Y en ese instante lo entendió: él podía ser su boleto de salida.

Niall se retiró después de confirmar con Delacroix que todo estaba en orden y el ambiente retomó su curso, los empresarios se reacomodaron, las chicas ocuparon lugares junto a cada uno de ellos. Gianna quedó al lado de Delacroix, intentando mantener su respiración controlada, aunque cada gesto de ese hombre le revolvía el estómago.

—Los pagos serán mensuales, con depósitos en cuentas distintas, como acordamos —explicaba Delacroix mientras llenaba otra copa—. Así nadie hará preguntas. El medicamento llegará al mercado antes de lo previsto, y el margen de ganancia será sustancioso.

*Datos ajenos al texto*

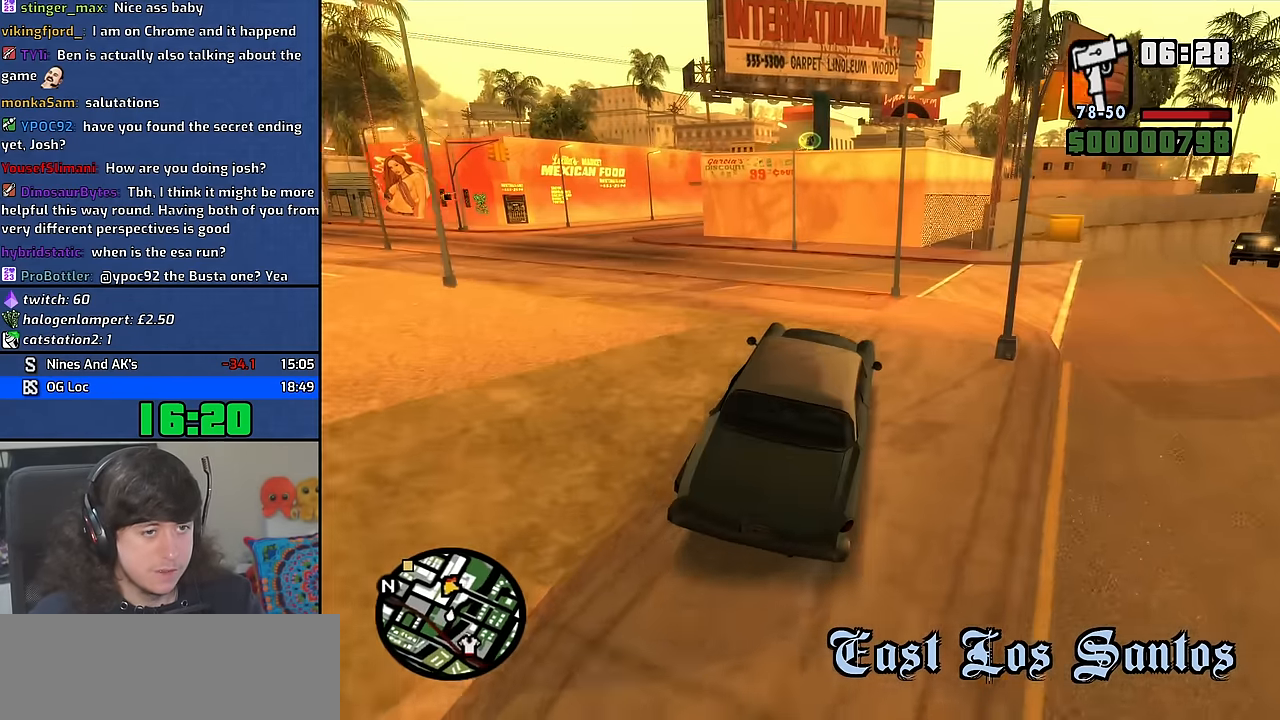
{"keys": ["a"], "mouse": [], "events": []}
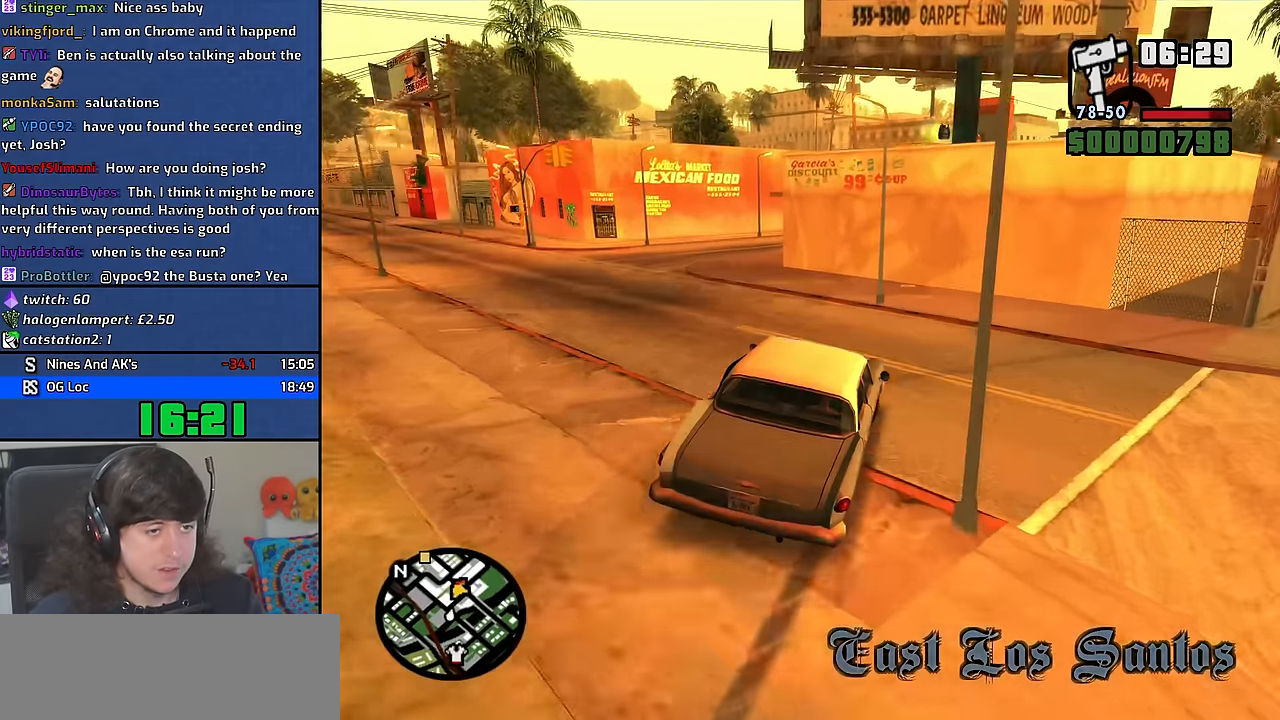
{"keys": ["d", "w"], "mouse": [], "events": [[200, "w", "down"], [483, "a", "up"], [500, "d", "down"]]}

Gianna intentaba no temblar, pero de vez en cuando desviaba la mirada hacia Adler. Era apuesto, de facciones marcadas, cabello castaño claro perfectamente peinado, y unos ojos fríos y claros que parecían atravesar todo lo que miraban. Se mantenía distante, elegante en su traje oscuro, pero ella lo notaba incómodo, fuera de lugar, como si su mente buscara estar en cualquier otro sitio.

—El riesgo lo asume quien lo distribuye —respondió Adler finalmente, con voz firme pero seca—. Y yo no acostumbro a hacer negocios basados en promesas vacías.

Gianna lo observó fijamente, esperando una reacción. Y entonces ocurrió: por un instante, él la miró. Fue solo un segundo, pero pareció eterno y él frunció el ceño, como si algo en ella le resultara familiar, pero enseguida apartó la vista, restándole importancia.

—Disculpen, voy al baño —anunció levantándose con calma.

El corazón de Gianna se aceleró y sus dedos se apretaron contra sus muslos y una voz interior le gritaba que esa era su oportunidad.

Mientras Delacroix se entretenía llenando su copa y bromeando con los demás, ella se escabulló con pasos rápidos, intentando no llamar la atención. Atravesó el club en medio de luces parpadeantes, música ensordecedora y cuerpos entrelazados en las esquinas. El aire olía a alcohol y sudor, pero ella solo pensaba en seguir caminando.

Finalmente llegó al baño de hombres y se abrazó a sí misma, incómoda, temblando, tenía miedo, pero no podía retroceder.

De repente, la puerta se abrió y el corazón le dio un vuelco: creyó que era Adler. Pero el que salió fue un hombre borracho, tambaleante, con la camisa medio abierta.

—¿Me estás esperando, preciosa? —sonrió torcido al verla.

—No... lo siento... yo... estoy esperando a otra persona —balbuceó Gianna, retrocediendo lejos de él.

El hombre no entendió, o no quiso hacerlo. Se acercó con una mueca obscena, arrinconándola contra la pared.

—Eso dicen todas... —se lamió los labios, recorriéndola con la mirada—. Con ese vestido... claramente eres una puta, ¿quieres sexo, no?

—No... ¡déjeme! ¡No! —gritó intentando apartarlo, forcejeando cuando intentó besarla.